Although the group describe their method as intuitive, they admit that they try to keep a degree of distance, focusing more on “systematics overlaid by specificities”. 

“For this reason alone, the subject of exoticism is of great interest to us. Georgia has a long past in which it has been exoticized and mystified from the outside and also from within. The self-designation as the ‘Balcony of Europe’ alone opens a view into a highly contradictory situation. And on top of this, there are the distortions caused by post-communism, neoliberalism, nationalism and power. These issues may also appear in a specifically Georgian form, but in essence, they are universal.”

Margaret Thatcher appears twice in the series. The first reference appears in the video ‘It’s the people who get things done’, which explores the neolibral dogma of individualism, and paraphrases Thatcher’s quote that there is ‘no such thing as society’. 

The group elaborate: “She can thank Boris Johnson for that one. Recovering from COVID-19, he made reference and contradicted the quote, saying that ‘There is such a thing as society.’ It was crazy to hear him wipe Thatcher’s dogma off the table for a short punch line. In the turmoil of the lockdown, some have seen this as a sign of imminent change. If Thatcher is the symbol of cruel ideology, then Johnson is the symbol of an even crueler post-ideological attitude that has its roots in that past.”

The group take a look at the Iron Lady one more time, using footage that they stumbled upon of her visiting the iconic Wedding Palace in Tbilisi during the Soviet era. They mixed the pictures with a track from their friend  Matthias Lehrberger, who goes by the name ‘Auf dem Weg ins Kaufhaus erledigt ich noch einen kleinen Hauskauf’. 

“Suddenly there was this vibe that reminded us a bit of the HBO series Chernobyl. A provocation, sure. But the unholy marriage of neoliberalism and post-communism in a building typology replacing religious rituals built by Soviets? All the meanings depicted in the original footage itself and their spatializations tell many crazy stories at once.”

The video titled Corporate Rococo is based on a term coined by artist Stephan Dillemuth. Paraphrasing Dillemuth, the video underlines that ‘we are facing a new form of counter-enlightenment’, in which a ‘new courtly culture is emerging’.

The piece goes on to critique ‘how ‘architects and artists take the role of cheerleaders’ while ‘allegedly socially dedicated or politically motivated artists collagulate into decorative patterns in an ornament of power’. 

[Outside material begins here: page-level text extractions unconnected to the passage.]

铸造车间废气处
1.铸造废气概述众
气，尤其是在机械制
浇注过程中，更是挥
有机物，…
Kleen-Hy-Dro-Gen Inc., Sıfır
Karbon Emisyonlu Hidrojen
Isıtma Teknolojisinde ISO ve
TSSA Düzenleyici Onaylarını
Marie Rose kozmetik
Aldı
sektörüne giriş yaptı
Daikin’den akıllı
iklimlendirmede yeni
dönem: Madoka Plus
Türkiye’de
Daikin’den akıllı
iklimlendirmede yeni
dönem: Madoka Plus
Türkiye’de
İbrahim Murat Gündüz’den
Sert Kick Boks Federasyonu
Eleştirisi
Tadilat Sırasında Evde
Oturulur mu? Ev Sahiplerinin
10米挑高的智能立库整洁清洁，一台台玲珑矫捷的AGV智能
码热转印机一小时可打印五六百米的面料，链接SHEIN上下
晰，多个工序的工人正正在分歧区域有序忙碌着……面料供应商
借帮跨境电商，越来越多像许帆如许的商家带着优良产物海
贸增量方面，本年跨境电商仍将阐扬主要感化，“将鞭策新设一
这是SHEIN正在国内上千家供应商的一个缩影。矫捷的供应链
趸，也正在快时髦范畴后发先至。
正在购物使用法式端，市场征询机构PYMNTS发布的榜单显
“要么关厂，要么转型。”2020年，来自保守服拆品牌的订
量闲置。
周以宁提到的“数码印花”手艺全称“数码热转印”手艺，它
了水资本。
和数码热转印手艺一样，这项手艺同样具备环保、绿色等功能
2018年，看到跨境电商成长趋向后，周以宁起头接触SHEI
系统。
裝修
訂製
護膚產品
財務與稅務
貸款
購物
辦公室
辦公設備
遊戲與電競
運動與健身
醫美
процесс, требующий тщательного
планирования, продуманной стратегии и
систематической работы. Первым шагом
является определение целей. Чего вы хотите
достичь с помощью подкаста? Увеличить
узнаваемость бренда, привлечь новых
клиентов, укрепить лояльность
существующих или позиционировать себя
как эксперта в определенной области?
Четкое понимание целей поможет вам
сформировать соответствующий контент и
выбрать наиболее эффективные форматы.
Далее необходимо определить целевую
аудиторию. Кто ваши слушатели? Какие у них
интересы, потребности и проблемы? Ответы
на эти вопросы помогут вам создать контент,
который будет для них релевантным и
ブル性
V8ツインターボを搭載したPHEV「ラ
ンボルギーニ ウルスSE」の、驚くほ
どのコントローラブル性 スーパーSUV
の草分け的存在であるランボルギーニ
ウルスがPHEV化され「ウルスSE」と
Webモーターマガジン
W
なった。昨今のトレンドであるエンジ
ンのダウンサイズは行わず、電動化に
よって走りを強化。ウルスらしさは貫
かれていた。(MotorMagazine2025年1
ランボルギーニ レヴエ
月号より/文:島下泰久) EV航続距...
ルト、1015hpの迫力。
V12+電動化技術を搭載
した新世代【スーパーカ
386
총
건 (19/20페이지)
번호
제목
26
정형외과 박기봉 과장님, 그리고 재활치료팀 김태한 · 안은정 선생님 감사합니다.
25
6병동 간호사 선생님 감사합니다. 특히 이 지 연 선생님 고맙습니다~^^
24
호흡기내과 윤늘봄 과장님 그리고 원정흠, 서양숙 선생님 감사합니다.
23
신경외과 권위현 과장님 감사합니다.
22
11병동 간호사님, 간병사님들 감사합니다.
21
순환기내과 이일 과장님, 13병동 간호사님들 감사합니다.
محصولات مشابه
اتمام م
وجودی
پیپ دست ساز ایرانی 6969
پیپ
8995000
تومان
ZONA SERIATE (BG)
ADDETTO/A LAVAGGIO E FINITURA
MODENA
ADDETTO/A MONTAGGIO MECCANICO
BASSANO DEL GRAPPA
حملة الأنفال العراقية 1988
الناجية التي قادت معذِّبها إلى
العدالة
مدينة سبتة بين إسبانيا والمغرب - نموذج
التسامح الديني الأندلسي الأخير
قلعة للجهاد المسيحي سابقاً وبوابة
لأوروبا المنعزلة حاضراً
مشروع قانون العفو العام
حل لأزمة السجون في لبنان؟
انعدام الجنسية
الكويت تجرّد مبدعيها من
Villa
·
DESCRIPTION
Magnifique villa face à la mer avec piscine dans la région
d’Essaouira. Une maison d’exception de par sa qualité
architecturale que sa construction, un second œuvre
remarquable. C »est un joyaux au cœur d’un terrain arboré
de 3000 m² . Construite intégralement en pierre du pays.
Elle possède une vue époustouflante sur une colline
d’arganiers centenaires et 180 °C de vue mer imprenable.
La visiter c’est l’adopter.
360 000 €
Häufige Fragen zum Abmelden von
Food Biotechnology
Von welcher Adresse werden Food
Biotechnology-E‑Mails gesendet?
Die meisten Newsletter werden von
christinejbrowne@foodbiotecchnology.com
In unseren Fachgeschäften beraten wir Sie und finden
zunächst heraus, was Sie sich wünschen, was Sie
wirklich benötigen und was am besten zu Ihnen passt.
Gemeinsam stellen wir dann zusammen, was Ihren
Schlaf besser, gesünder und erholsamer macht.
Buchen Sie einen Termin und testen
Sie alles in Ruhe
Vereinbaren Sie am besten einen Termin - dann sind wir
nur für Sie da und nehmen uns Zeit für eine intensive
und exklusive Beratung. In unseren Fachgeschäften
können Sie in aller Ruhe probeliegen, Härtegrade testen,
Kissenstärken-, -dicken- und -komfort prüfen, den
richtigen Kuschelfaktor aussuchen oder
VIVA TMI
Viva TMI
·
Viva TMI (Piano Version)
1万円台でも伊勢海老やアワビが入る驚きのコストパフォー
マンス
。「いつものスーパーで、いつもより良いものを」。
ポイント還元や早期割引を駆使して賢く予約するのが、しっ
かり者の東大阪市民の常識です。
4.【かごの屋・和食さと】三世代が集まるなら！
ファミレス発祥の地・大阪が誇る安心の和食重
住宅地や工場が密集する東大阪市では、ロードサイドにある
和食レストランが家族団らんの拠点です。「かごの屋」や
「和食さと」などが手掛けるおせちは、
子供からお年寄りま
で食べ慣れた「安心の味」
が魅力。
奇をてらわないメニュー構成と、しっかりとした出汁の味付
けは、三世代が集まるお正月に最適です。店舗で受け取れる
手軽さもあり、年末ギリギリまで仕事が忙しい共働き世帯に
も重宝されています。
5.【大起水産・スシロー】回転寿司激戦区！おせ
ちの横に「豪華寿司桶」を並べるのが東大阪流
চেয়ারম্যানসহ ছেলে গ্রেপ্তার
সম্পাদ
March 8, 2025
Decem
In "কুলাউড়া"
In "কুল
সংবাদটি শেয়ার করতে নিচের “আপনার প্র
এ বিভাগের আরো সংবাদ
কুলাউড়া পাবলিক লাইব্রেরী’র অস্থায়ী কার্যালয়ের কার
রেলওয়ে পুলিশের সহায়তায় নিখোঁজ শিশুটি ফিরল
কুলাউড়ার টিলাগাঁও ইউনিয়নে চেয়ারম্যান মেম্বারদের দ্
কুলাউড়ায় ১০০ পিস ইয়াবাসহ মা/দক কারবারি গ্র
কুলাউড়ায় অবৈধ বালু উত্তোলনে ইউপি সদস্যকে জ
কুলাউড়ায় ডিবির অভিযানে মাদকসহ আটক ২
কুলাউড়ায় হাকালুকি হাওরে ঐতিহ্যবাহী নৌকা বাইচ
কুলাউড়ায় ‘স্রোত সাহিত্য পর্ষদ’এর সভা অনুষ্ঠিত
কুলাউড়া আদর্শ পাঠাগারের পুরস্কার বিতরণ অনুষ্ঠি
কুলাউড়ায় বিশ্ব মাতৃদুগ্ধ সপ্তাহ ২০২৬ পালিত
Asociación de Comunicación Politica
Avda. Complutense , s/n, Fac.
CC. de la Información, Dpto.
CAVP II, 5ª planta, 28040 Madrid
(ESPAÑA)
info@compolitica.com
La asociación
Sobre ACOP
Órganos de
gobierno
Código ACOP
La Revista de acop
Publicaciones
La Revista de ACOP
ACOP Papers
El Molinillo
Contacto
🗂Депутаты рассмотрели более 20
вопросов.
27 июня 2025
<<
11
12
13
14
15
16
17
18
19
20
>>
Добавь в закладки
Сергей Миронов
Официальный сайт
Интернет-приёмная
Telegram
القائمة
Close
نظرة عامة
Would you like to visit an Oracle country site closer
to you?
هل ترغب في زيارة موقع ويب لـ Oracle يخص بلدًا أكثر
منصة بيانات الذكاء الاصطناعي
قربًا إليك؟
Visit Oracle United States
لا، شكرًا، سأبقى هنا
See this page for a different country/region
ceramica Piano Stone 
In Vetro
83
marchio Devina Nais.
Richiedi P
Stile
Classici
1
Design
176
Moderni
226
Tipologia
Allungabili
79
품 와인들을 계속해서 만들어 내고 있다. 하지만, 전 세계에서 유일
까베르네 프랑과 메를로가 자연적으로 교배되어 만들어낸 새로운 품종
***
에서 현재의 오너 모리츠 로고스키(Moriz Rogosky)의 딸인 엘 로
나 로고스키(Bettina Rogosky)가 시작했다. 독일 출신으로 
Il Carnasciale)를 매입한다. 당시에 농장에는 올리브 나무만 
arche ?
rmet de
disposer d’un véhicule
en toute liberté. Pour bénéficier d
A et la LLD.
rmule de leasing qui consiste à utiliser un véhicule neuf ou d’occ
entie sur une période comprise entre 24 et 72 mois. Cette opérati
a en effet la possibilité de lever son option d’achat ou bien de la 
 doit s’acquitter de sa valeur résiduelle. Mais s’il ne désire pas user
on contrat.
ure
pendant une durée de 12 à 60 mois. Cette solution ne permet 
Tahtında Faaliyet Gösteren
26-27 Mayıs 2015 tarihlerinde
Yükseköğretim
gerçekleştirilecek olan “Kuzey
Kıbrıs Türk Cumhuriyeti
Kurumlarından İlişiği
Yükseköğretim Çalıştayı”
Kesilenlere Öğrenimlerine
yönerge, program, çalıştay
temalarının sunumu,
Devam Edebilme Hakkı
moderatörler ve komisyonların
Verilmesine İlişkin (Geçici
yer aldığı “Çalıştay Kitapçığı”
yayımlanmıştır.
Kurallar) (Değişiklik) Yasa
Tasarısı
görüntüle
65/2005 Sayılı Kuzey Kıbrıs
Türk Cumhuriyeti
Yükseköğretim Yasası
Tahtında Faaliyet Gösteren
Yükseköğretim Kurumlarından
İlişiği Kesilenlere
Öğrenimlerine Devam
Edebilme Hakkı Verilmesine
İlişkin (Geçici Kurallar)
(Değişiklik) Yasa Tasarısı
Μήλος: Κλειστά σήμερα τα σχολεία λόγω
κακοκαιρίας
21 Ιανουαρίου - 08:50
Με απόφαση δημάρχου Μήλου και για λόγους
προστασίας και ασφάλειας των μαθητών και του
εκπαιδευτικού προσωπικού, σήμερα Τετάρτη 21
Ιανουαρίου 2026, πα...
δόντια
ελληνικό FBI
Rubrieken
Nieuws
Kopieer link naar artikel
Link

The statements do not refrain from posing the question of whether it is possible to operate outside of this structure. Half-mocking, the group answer: “No! Everything totalitarian, for example, justifies itself with the pure existence of the counter-protest: Look how important it is that we keep order! See how tolerant we are of disorder in the first place! It is impressive or rather frightening how quickly every disturbance is now aesthetically absorbed by the larger pattern.”

They are certain that they would like to have a role in building for communities, but for now are preoccupied enough with smaller private projects and working virtually.

Alongside their partnership with Tbilisi Architecture Biennale, the group made a spin-off of four clips for Berlin Brandenburg 2040, and another project together with TAB in collaboration with Future Architecture Platform.

“I think we, like our clients, are so far satisfied with what we do together. But of course the importance of cultural capital cannot be hushed up. Before c/o now, we already had the opportunity to collect cultural capital in Berlin. Sometimes it is already cultural capital just to be from Berlin, and cheerleading is the supreme discipline of contemporary culture.”